• WHAT THE TASK ASKS: Could you report every line from the entries that includes the word "Tests"?

• EXERCISE INPUT:
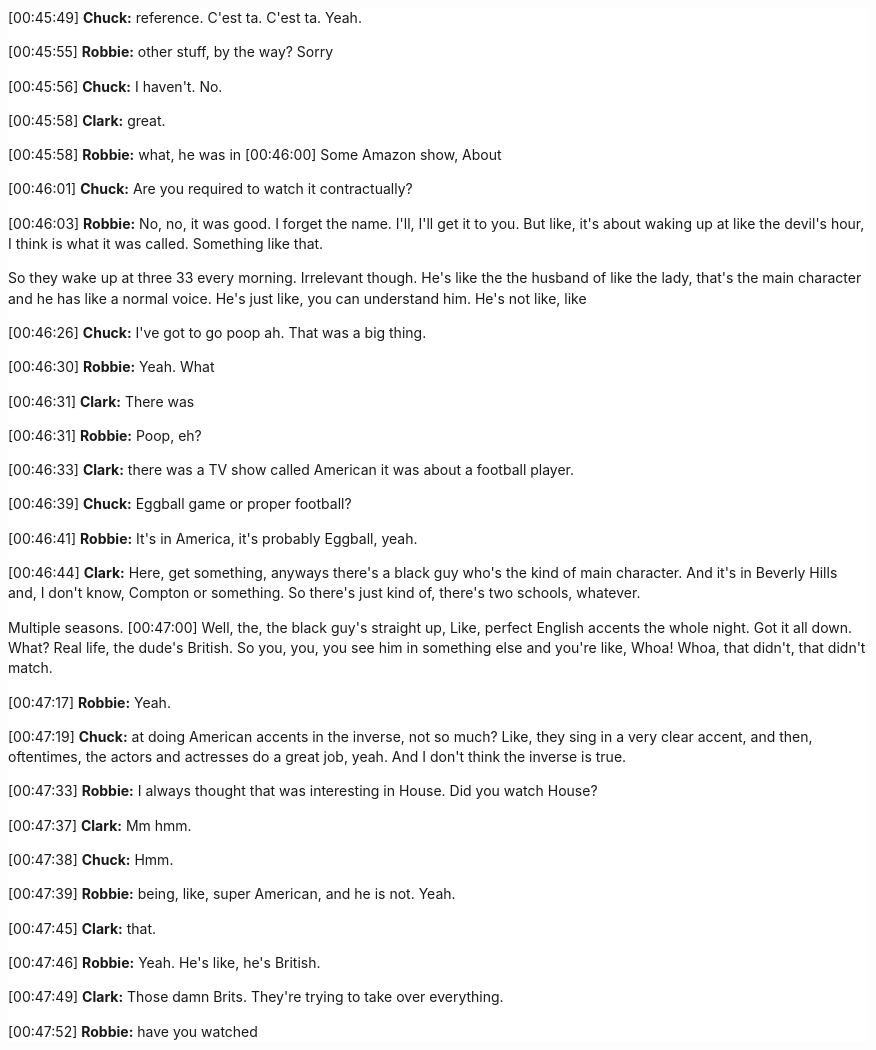 [00:45:49] **Chuck:** reference. C'est ta. C'est ta. Yeah.

[00:45:55] **Robbie:** other stuff, by the way? Sorry

[00:45:56] **Chuck:** I haven't. No.

[00:45:58] **Clark:** great.

[00:45:58] **Robbie:** what, he was in [00:46:00] Some Amazon show, About

[00:46:01] **Chuck:** Are you required to watch it contractually?

[00:46:03] **Robbie:** No, no, it was good. I forget the name. I'll, I'll get it to you. But like, it's about waking up at like the devil's hour, I think is what it was called. Something like that.

So they wake up at three 33 every morning. Irrelevant though. He's like the the husband of like the lady, that's the main character and he has like a normal voice. He's just like, you can understand him. He's not like, like

[00:46:26] **Chuck:** I've got to go poop ah. That was a big thing.

[00:46:30] **Robbie:** Yeah. What

[00:46:31] **Clark:** There was

[00:46:31] **Robbie:** Poop, eh?

[00:46:33] **Clark:** there was a TV show called American it was about a football player. 

[00:46:39] **Chuck:** Eggball game or proper football?

[00:46:41] **Robbie:** It's in America, it's probably Eggball, yeah.

[00:46:44] **Clark:** Here, get something, anyways there's a black guy who's the kind of main character. And it's in Beverly Hills and, I don't know, Compton or something. So there's just kind of, there's two schools, whatever.

Multiple seasons. [00:47:00] Well, the, the black guy's straight up, Like, perfect English accents the whole night. Got it all down. What? Real life, the dude's British. So you, you, you see him in something else and you're like, Whoa! Whoa, that didn't, that didn't match.

[00:47:17] **Robbie:** Yeah.

[00:47:19] **Chuck:** at doing American accents in the inverse, not so much? Like, they sing in a very clear accent, and then, oftentimes, the actors and actresses do a great job, yeah. And I don't think the inverse is true.

[00:47:33] **Robbie:** I always thought that was interesting in House. Did you watch House?

[00:47:37] **Clark:** Mm hmm.

[00:47:38] **Chuck:** Hmm.

[00:47:39] **Robbie:** being, like, super American, and he is not. Yeah.

[00:47:45] **Clark:** that.

[00:47:46] **Robbie:** Yeah. He's like, he's British.

[00:47:49] **Clark:** Those damn Brits. They're trying to take over everything.

[00:47:52] **Robbie:** have you watched
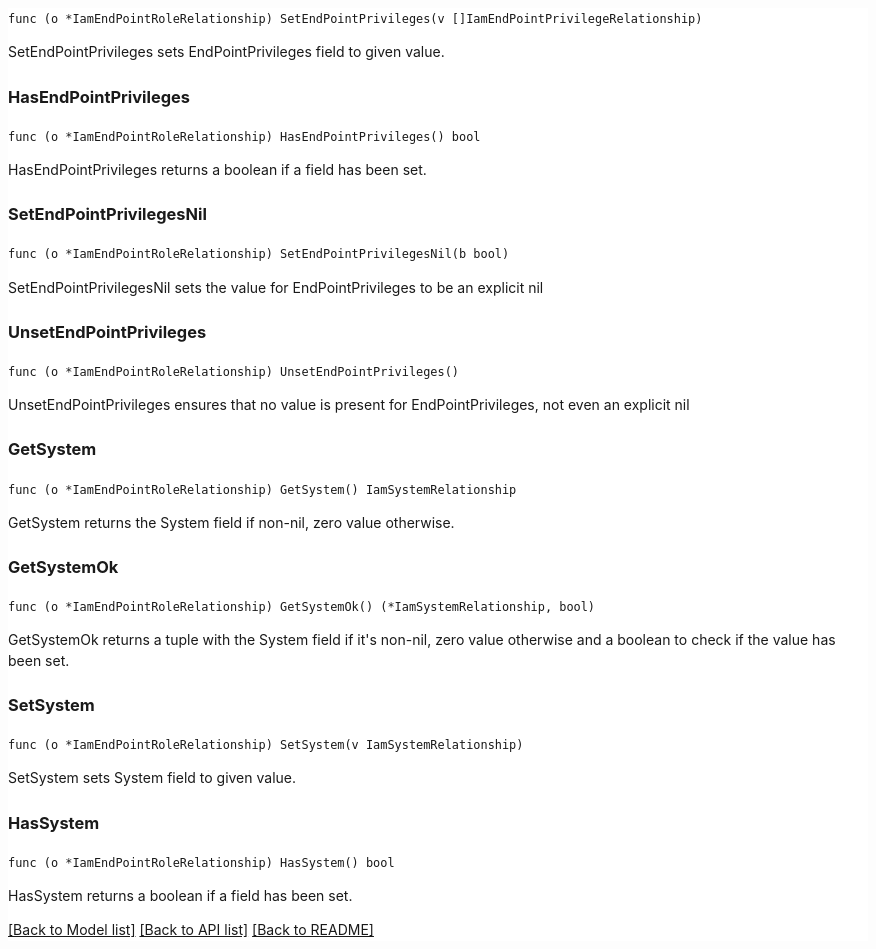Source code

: `func (o *IamEndPointRoleRelationship) SetEndPointPrivileges(v []IamEndPointPrivilegeRelationship)`

SetEndPointPrivileges sets EndPointPrivileges field to given value.

### HasEndPointPrivileges

`func (o *IamEndPointRoleRelationship) HasEndPointPrivileges() bool`

HasEndPointPrivileges returns a boolean if a field has been set.

### SetEndPointPrivilegesNil

`func (o *IamEndPointRoleRelationship) SetEndPointPrivilegesNil(b bool)`

 SetEndPointPrivilegesNil sets the value for EndPointPrivileges to be an explicit nil

### UnsetEndPointPrivileges
`func (o *IamEndPointRoleRelationship) UnsetEndPointPrivileges()`

UnsetEndPointPrivileges ensures that no value is present for EndPointPrivileges, not even an explicit nil
### GetSystem

`func (o *IamEndPointRoleRelationship) GetSystem() IamSystemRelationship`

GetSystem returns the System field if non-nil, zero value otherwise.

### GetSystemOk

`func (o *IamEndPointRoleRelationship) GetSystemOk() (*IamSystemRelationship, bool)`

GetSystemOk returns a tuple with the System field if it's non-nil, zero value otherwise
and a boolean to check if the value has been set.

### SetSystem

`func (o *IamEndPointRoleRelationship) SetSystem(v IamSystemRelationship)`

SetSystem sets System field to given value.

### HasSystem

`func (o *IamEndPointRoleRelationship) HasSystem() bool`

HasSystem returns a boolean if a field has been set.


[[Back to Model list]](../README.md#documentation-for-models) [[Back to API list]](../README.md#documentation-for-api-endpoints) [[Back to README]](../README.md)


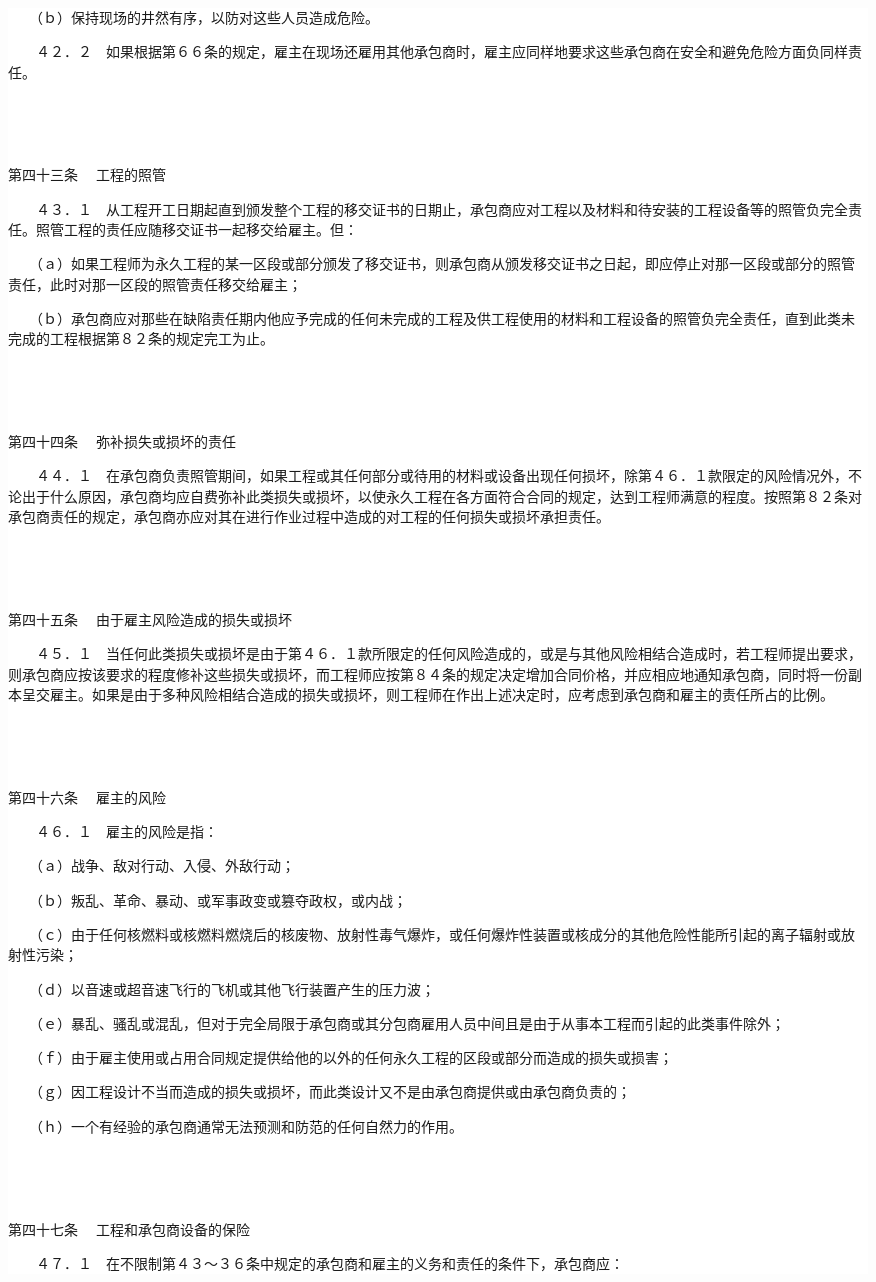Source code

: 　　（ｂ）保持现场的井然有序，以防对这些人员造成危险。

　　４２．２　如果根据第６６条的规定，雇主在现场还雇用其他承包商时，雇主应同样地要求这些承包商在安全和避免危险方面负同样责任。

　　

　　

第四十三条
　工程的照管

　　４３．１　从工程开工日期起直到颁发整个工程的移交证书的日期止，承包商应对工程以及材料和待安装的工程设备等的照管负完全责任。照管工程的责任应随移交证书一起移交给雇主。但：

　　（ａ）如果工程师为永久工程的某一区段或部分颁发了移交证书，则承包商从颁发移交证书之日起，即应停止对那一区段或部分的照管责任，此时对那一区段的照管责任移交给雇主；

　　（ｂ）承包商应对那些在缺陷责任期内他应予完成的任何未完成的工程及供工程使用的材料和工程设备的照管负完全责任，直到此类未完成的工程根据第８２条的规定完工为止。

　　

　　

第四十四条
　弥补损失或损坏的责任

　　４４．１　在承包商负责照管期间，如果工程或其任何部分或待用的材料或设备出现任何损坏，除第４６．１款限定的风险情况外，不论出于什么原因，承包商均应自费弥补此类损失或损坏，以使永久工程在各方面符合合同的规定，达到工程师满意的程度。按照第８２条对承包商责任的规定，承包商亦应对其在进行作业过程中造成的对工程的任何损失或损坏承担责任。

　　

　　

第四十五条
　由于雇主风险造成的损失或损坏

　　４５．１　当任何此类损失或损坏是由于第４６．１款所限定的任何风险造成的，或是与其他风险相结合造成时，若工程师提出要求，则承包商应按该要求的程度修补这些损失或损坏，而工程师应按第８４条的规定决定增加合同价格，并应相应地通知承包商，同时将一份副本呈交雇主。如果是由于多种风险相结合造成的损失或损坏，则工程师在作出上述决定时，应考虑到承包商和雇主的责任所占的比例。

　　

　　

第四十六条
　雇主的风险

　　４６．１　雇主的风险是指：

　　（ａ）战争、敌对行动、入侵、外敌行动；

　　（ｂ）叛乱、革命、暴动、或军事政变或篡夺政权，或内战；

　　（ｃ）由于任何核燃料或核燃料燃烧后的核废物、放射性毒气爆炸，或任何爆炸性装置或核成分的其他危险性能所引起的离子辐射或放射性污染；

　　（ｄ）以音速或超音速飞行的飞机或其他飞行装置产生的压力波；

　　（ｅ）暴乱、骚乱或混乱，但对于完全局限于承包商或其分包商雇用人员中间且是由于从事本工程而引起的此类事件除外；

　　（ｆ）由于雇主使用或占用合同规定提供给他的以外的任何永久工程的区段或部分而造成的损失或损害；

　　（ｇ）因工程设计不当而造成的损失或损坏，而此类设计又不是由承包商提供或由承包商负责的；

　　（ｈ）一个有经验的承包商通常无法预测和防范的任何自然力的作用。

　　

　　

第四十七条
　工程和承包商设备的保险

　　４７．１　在不限制第４３～３６条中规定的承包商和雇主的义务和责任的条件下，承包商应：
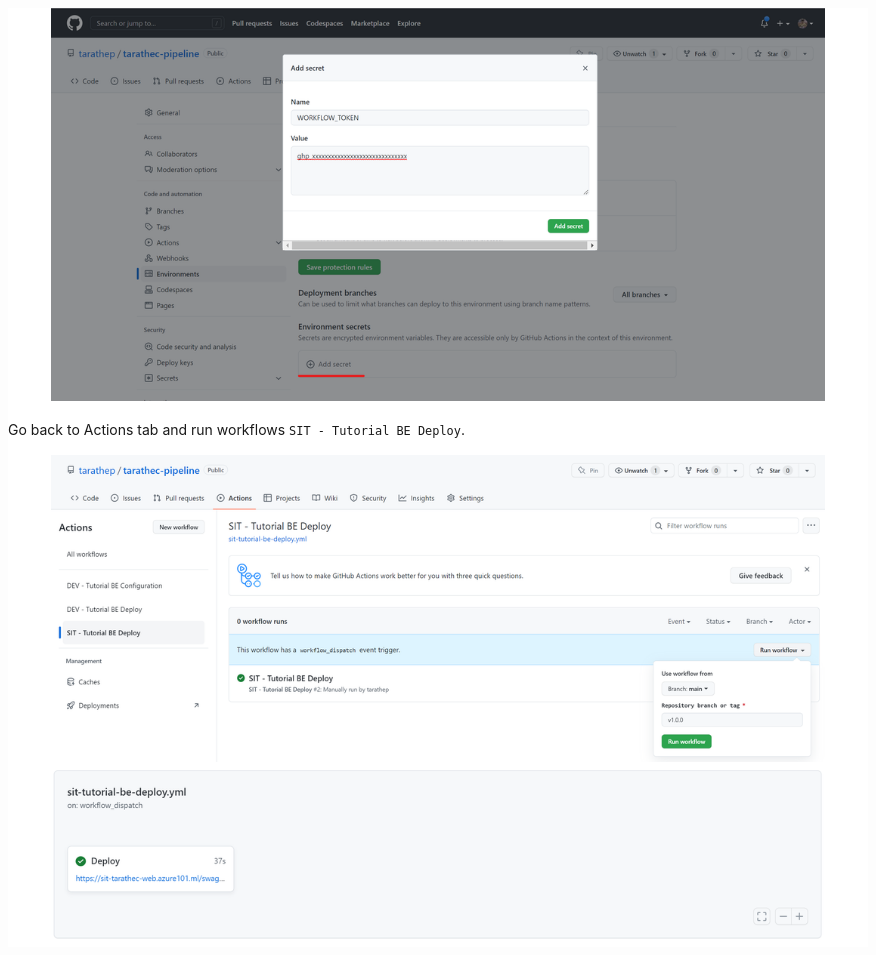 <div align="center"><img src="../img/image-20221206-081829.png" width="90%"></div>


Go back to Actions tab and run workflows `SIT - Tutorial BE Deploy`.

<div align="center"><img src="../img/image-20221206-082001.png" width="90%"></div>

<div align="center"><img src="../img/image-20221206-082144.png" width="90%"></div>
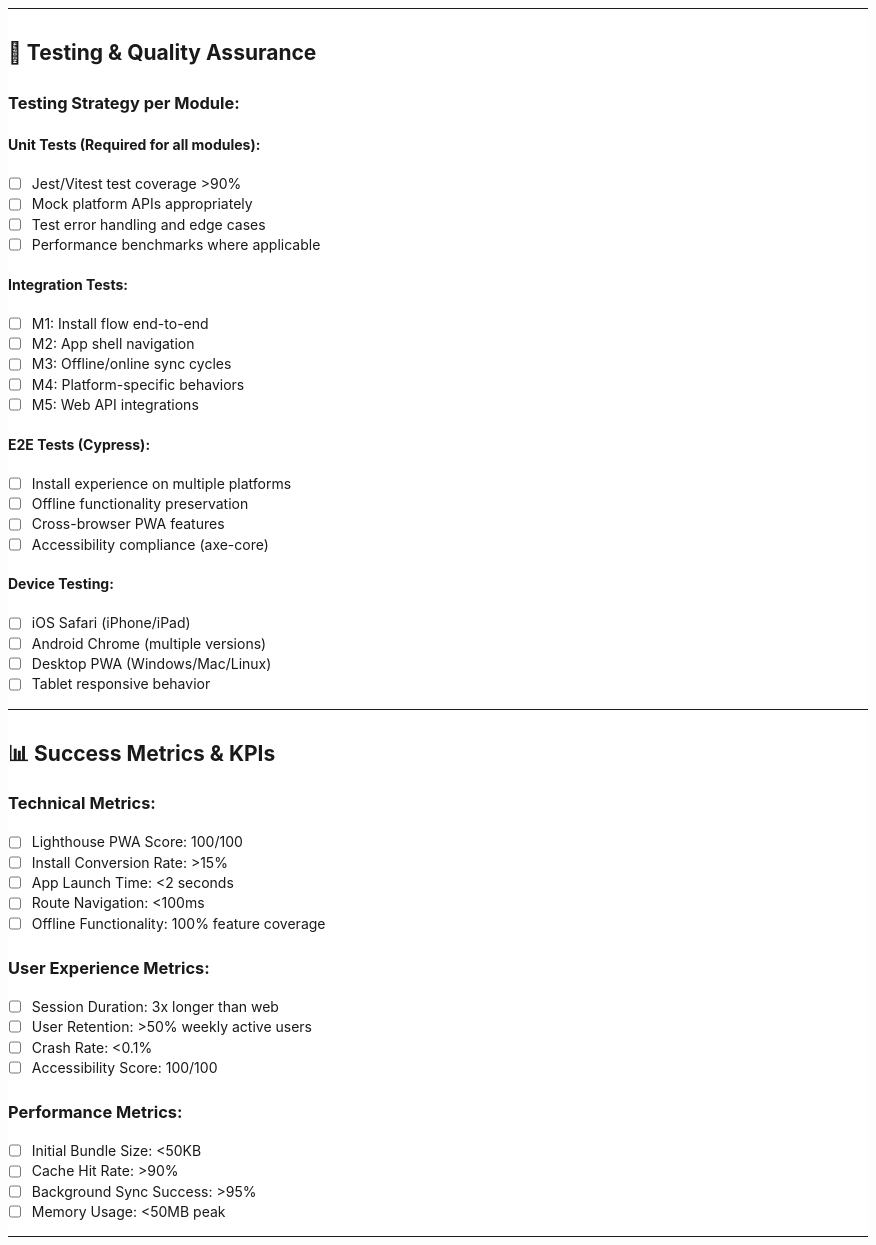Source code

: 
---

## 🧪 **Testing & Quality Assurance**

### **Testing Strategy per Module**:

#### **Unit Tests** (Required for all modules):
- [ ] Jest/Vitest test coverage >90%
- [ ] Mock platform APIs appropriately
- [ ] Test error handling and edge cases
- [ ] Performance benchmarks where applicable

#### **Integration Tests**:
- [ ] M1: Install flow end-to-end
- [ ] M2: App shell navigation
- [ ] M3: Offline/online sync cycles
- [ ] M4: Platform-specific behaviors
- [ ] M5: Web API integrations

#### **E2E Tests** (Cypress):
- [ ] Install experience on multiple platforms
- [ ] Offline functionality preservation
- [ ] Cross-browser PWA features
- [ ] Accessibility compliance (axe-core)

#### **Device Testing**:
- [ ] iOS Safari (iPhone/iPad)
- [ ] Android Chrome (multiple versions)
- [ ] Desktop PWA (Windows/Mac/Linux)
- [ ] Tablet responsive behavior

---

## 📊 **Success Metrics & KPIs**

### **Technical Metrics**:
- [ ] Lighthouse PWA Score: 100/100
- [ ] Install Conversion Rate: >15%
- [ ] App Launch Time: <2 seconds
- [ ] Route Navigation: <100ms
- [ ] Offline Functionality: 100% feature coverage

### **User Experience Metrics**:
- [ ] Session Duration: 3x longer than web
- [ ] User Retention: >50% weekly active users
- [ ] Crash Rate: <0.1%
- [ ] Accessibility Score: 100/100

### **Performance Metrics**:
- [ ] Initial Bundle Size: <50KB
- [ ] Cache Hit Rate: >90%
- [ ] Background Sync Success: >95%
- [ ] Memory Usage: <50MB peak

---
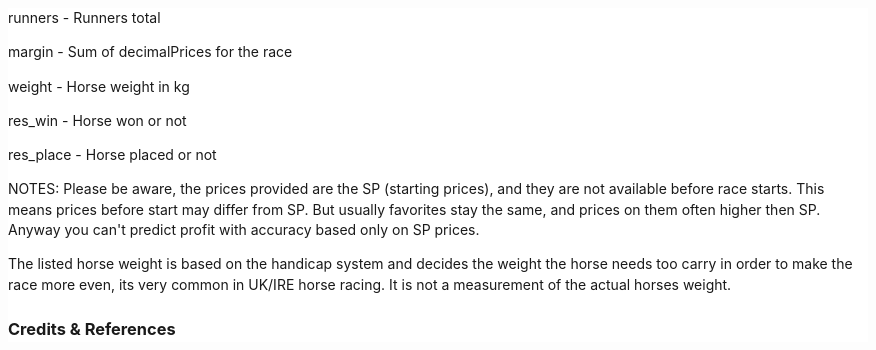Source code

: runners - Runners total

margin - Sum of decimalPrices for the race

weight - Horse weight in kg

res_win - Horse won or not

res_place - Horse placed or not

NOTES: 
Please be aware, the prices provided are the SP (starting prices), and they are not available before race starts. This means prices before start may differ from SP. But usually favorites stay the same, and prices on them often higher then SP. Anyway you can't predict profit with accuracy based only on SP prices.

The listed horse weight is based on the handicap system and decides the weight the horse needs too carry in order to make the race more even, its very common in UK/IRE horse racing. It is not a measurement of the actual horses weight.

### Credits & References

• FINISHED TASK:
#### **Unit Tests** (Required for all modules):
#### **Integration Tests**:
#### **E2E Tests** (Cypress):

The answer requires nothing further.